HSBC, Barclays and RBS are among 15 Wall Street banks accused by a US investment firm, Cambridge Place Investment Partners, a fund from Boston, Massachusetts, of mis-selling a total of $2.4bn (£1.6bn) in mortgage-backed securities, on Friday.
It is also aiming JP Morgan, Citigroup, Credit Suisse, Deutsche Bank, Merrill Lynch, UBS, Goldman Sachs, and Morgan Stanley. It could turn out to be a trial test for funds seeking reimbursement for their losses during the financial crisis.
It says that the banks did not take proper caution before packaging the loans into financial instruments and repeating untrue statements about the sub-prime mortgages in their prospectuses and sales pitches. It also pointed that the banks usually had agents on site and gave the mortgage lenders billions of Dollars in credit.
"The Wall Street bank defendants fostered the environment for, permitted, and profited from the mortgage originators' rampant violations of sound lending practices", the suit says.
Driven to profit from the lucrative securitization business, the defendants demanded enormous volumes of loans, leading to erosion in lending standards.

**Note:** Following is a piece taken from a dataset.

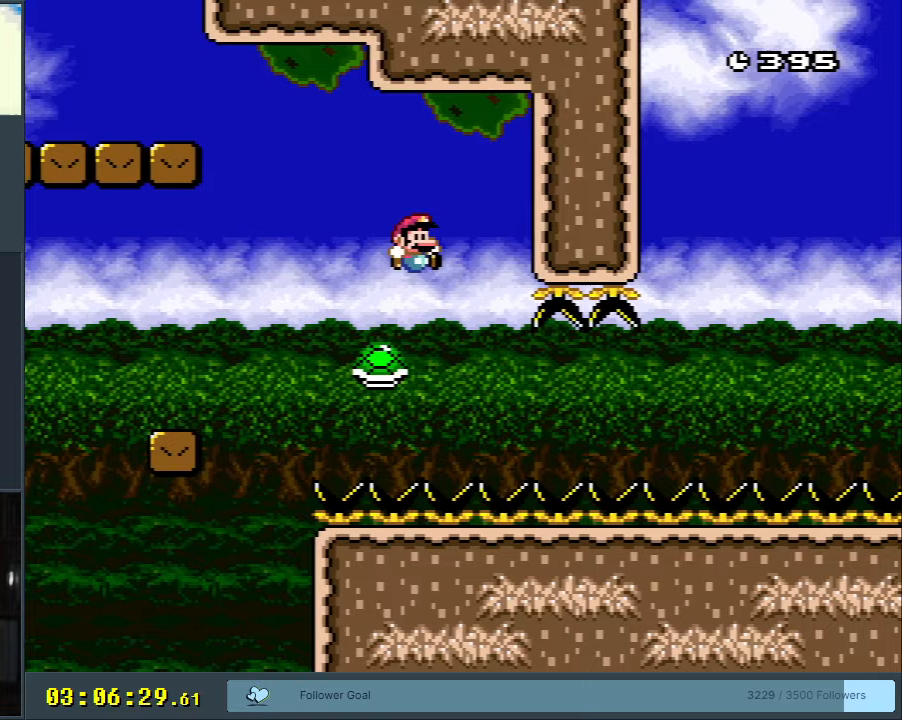
{"buttons": ["Y", "DPAD_RIGHT"], "events": []}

The suit declares that Barclays and the other British banks guaranteed the investors that the employees were on-site with the largest lenders "quality controlling" the underwriting process.
The case is being handled by New York law firm, Bernstein Litowitz Berger & Grossman. If the claimants win, they will get their money back and return the securities to the banks. The institutions will then again be burdened by the devious loans.